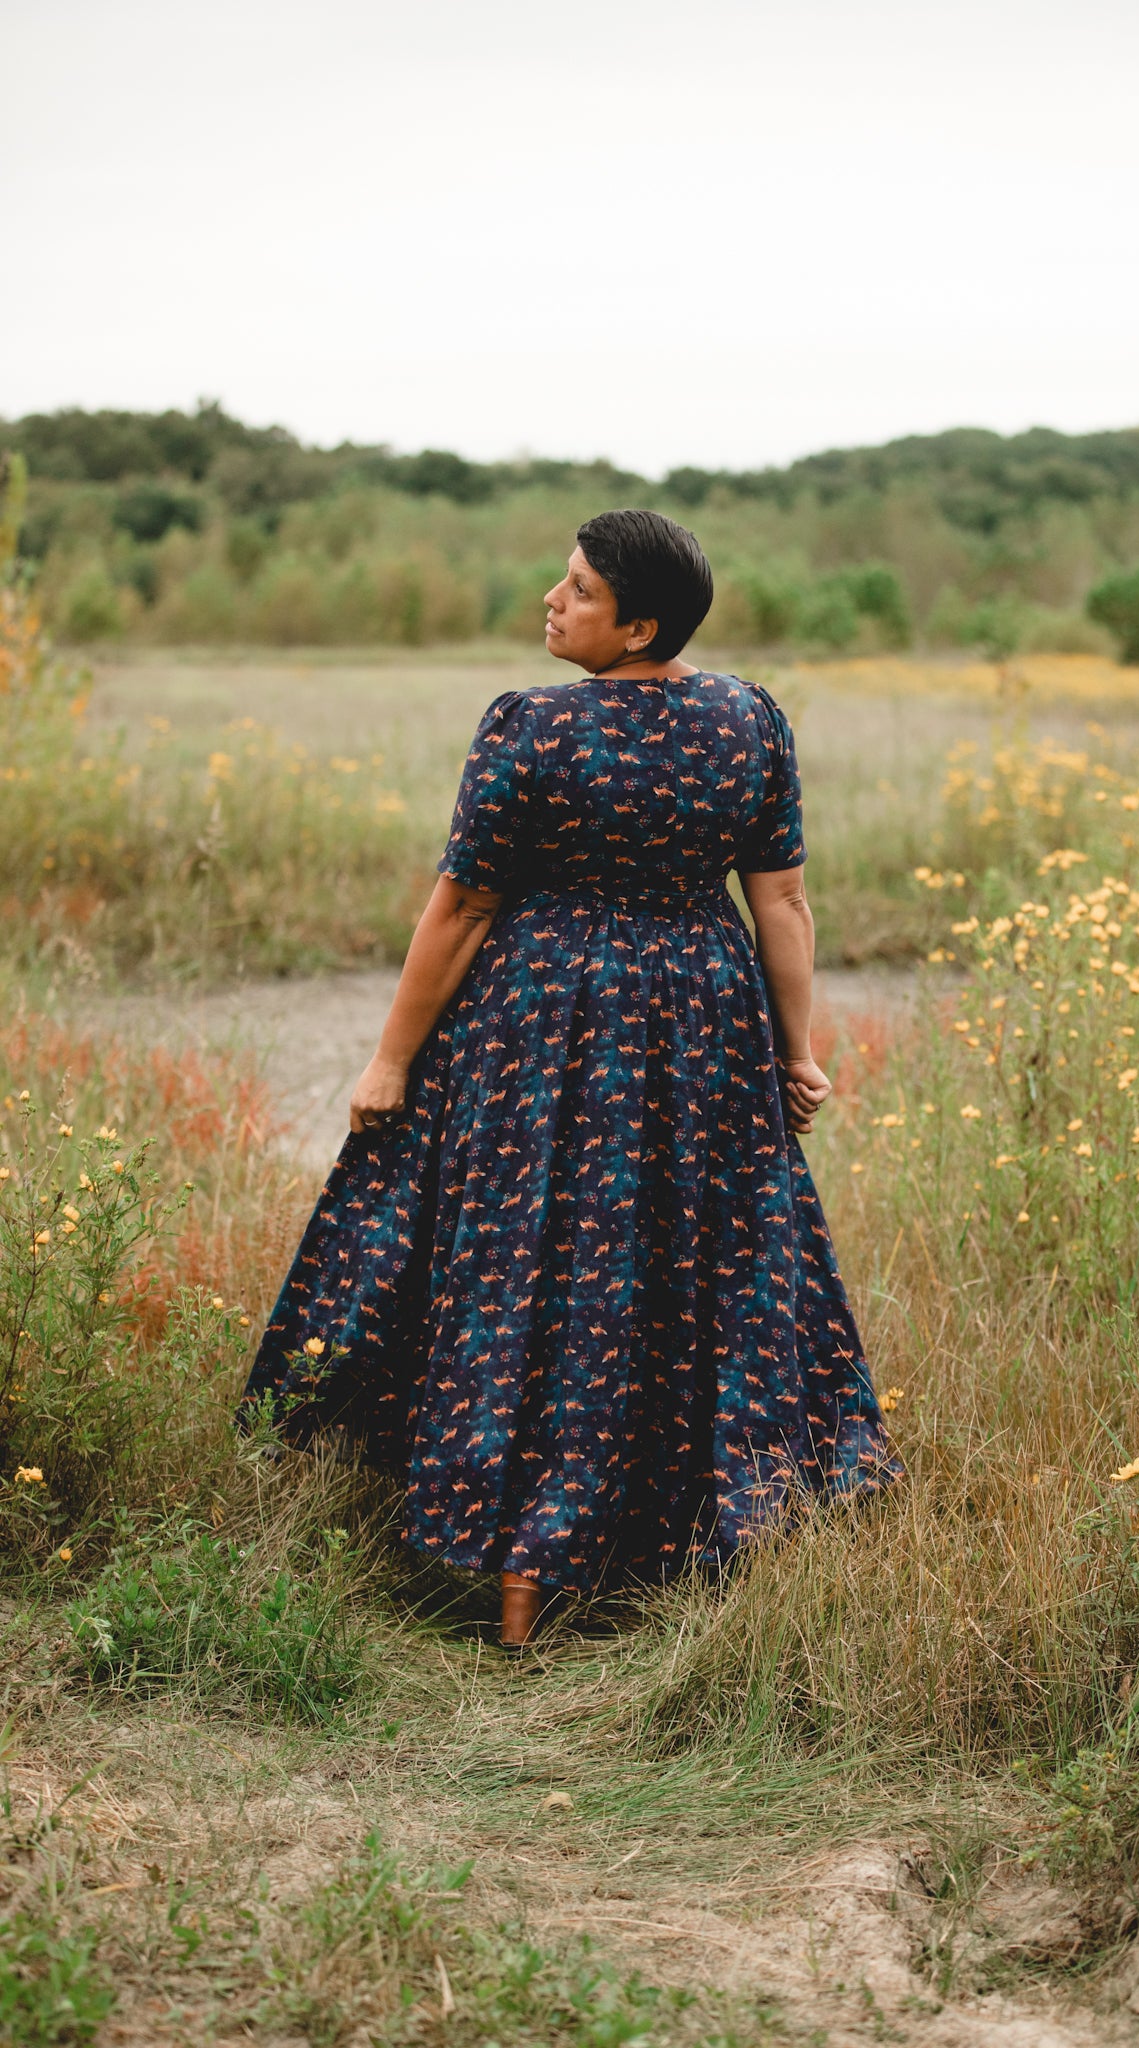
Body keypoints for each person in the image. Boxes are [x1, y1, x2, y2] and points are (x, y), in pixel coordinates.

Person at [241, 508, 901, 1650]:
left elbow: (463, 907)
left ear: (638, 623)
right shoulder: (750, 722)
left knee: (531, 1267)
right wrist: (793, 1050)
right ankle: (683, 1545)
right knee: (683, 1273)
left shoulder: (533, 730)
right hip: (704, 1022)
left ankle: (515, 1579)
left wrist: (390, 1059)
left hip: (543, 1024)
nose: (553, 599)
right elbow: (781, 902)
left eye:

:: Work to complete ::
Give back the line containing "left elbow: (463, 907)" and all the lines after it through the end of the records, unchanged.

:: Completed task ::
left elbow: (463, 907)
left ear: (638, 623)
right shoulder: (750, 722)
left knee: (531, 1267)
right wrist: (793, 1050)
right ankle: (683, 1545)
right knee: (683, 1273)
left shoulder: (533, 730)
right hip: (704, 1022)
left ankle: (515, 1579)
left wrist: (390, 1059)
left hip: (543, 1024)
nose: (553, 599)
right elbow: (781, 902)
left eye:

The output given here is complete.